We’re starting the new series with an arbitrary library grab: Erin Hoffman’s Sword of Fire and Sea. Published by Pyr in 2011, it’s the first book in the now complete Chaos Knight trilogy.
The Overview: This is a high fantasy novel with a limited number of protagonists and lots of magic. Though epic in scope, it’s not epic in length or the number of characters you need to keep track of. The primary protagonists are a sea captain (Vidarian) and a fire priestess (Ariadel). The register is typical for the genre, though there is one character introduced later in the book who uses contemporary American slang. (It makes sense in the context.) There aren’t any particular linguistic adventures—the names are traditional fantasy and dialogue in concocted languages is brief.
The Plot: Old favors are called in. A journey is taken. The female protagonist is abducted and rescued. The male protagonist discovers he’s got magic (it gets complicated quickly). Ancient prophecies come to life. A gate between worlds is heavily involved in the book’s endgame (and helps set up the conflict in the subsequent volumes).
The Cool Thing to StealConsider
Hoffman builds her world around elemental magic. (If you want to go reference my previous post about magic, this is pretty firmly “magic is in and of the world.”) The four classical elements all have divinities and priestesshoods. The protagonist, in the novel’s first chapter, walks across a bridge of stones held together by enchanted air.

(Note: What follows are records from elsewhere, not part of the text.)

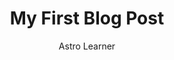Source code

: ---
layout: ../../../layouts/ProductLayout.astro
title: 'My First Blog Post'
pubDate: 2022-07-01
description: 'This is the first post of my new Astro blog.'
author: 'Astro Learner'
image:
    url: '/images/camas/matrimonial-4.webp'
    alt: 'The Astro logo on a dark background with a pink glow.'
tags: ["astro", "blogging", "learning in public"]
---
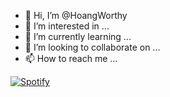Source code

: - 👋 Hi, I’m @HoangWorthy
- 👀 I’m interested in ...
- 🌱 I’m currently learning ...
- 💞️ I’m looking to collaborate on ...
- 📫 How to reach me ...

[![Spotify](https://hoangworthy.vercel.app//api/spotify)](https://open.spotify.com/user/RainEveryFeet)

<!---
HoangWorthy/HoangWorthy is a ✨ special ✨ repository because its `README.md` (this file) appears on your GitHub profile.
You can click the Preview link to take a look at your changes.
--->
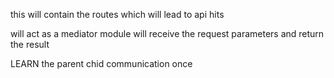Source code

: this will contain the routes which will lead to api hits

will act as a mediator module will receive the request parameters and return the result





LEARN the parent chid communication once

The priestesshoods are tightly wound up in the novel’s plot. Vidarian is connected to them by his grandfather’s promises.
Hoffman does a nice job reinvigorating old magical standbys. Elemental magic is nothing new, and it’s nothing new to have humans worship associated deities. (I have fond memories of elemental clerics in 2e Dark Sun, though those just worshiped the elements themselves.) What Hoffman does remarkably well is balance technicalities with the plot function of magic. She’s written a complex and deep system of competing magics and practitioners. I have a feeling that if I were to hit her up on Twitter and ask “could character X do this with her magic?,” Hoffman could answer easily. She has spent the time to figure these things out.
Letting magic play such a prominent role in the story without letting it become the story is a worthwhile achievement. Designing and understanding a complex system is tricky, especially when you are simultaneously working from scratch (as part of your worldbuilding) and with inherited tropes (like the classical elements). Hoffman displays marvelous technical chops in the way she handles the magic.
The most impressive part, I think, is that she does it without getting sucked into exposition traps. Vidarian knows almost nothing about magic, and has to have elements of it explained to him frequently. Technically, that’s exposition. Hoffman keeps those explanations brief, though. The whole novel skips agilely from encounter to encounter, never getting bogged down in the explain-y bits. (An aside: That brisk pace sometimes unbalances the progress of the plot and characterization.) A different author could have taken the same plot points and world and written a novel half again as long. She’s not at a Gene Wolfe level of explaining-without-explaining, but she makes every single bit of necessary exposition count. There’s no extraneous display of worldbuilding.
What We Nick from this Novel:
Never let characters lecture. It’s a good rule of thumb generally, but Hoffman does an excellent job of avoiding the tempting spots to turn her characters loose with exposition. If you design systems for your world, only explain the bits the characters (and readers!) have to know. Technicality is not, in itself, bad.
And oh man…I didn’t even mention the gryphons. Sword of Fire and Sea has gryphons. They’re important. And they’re cool.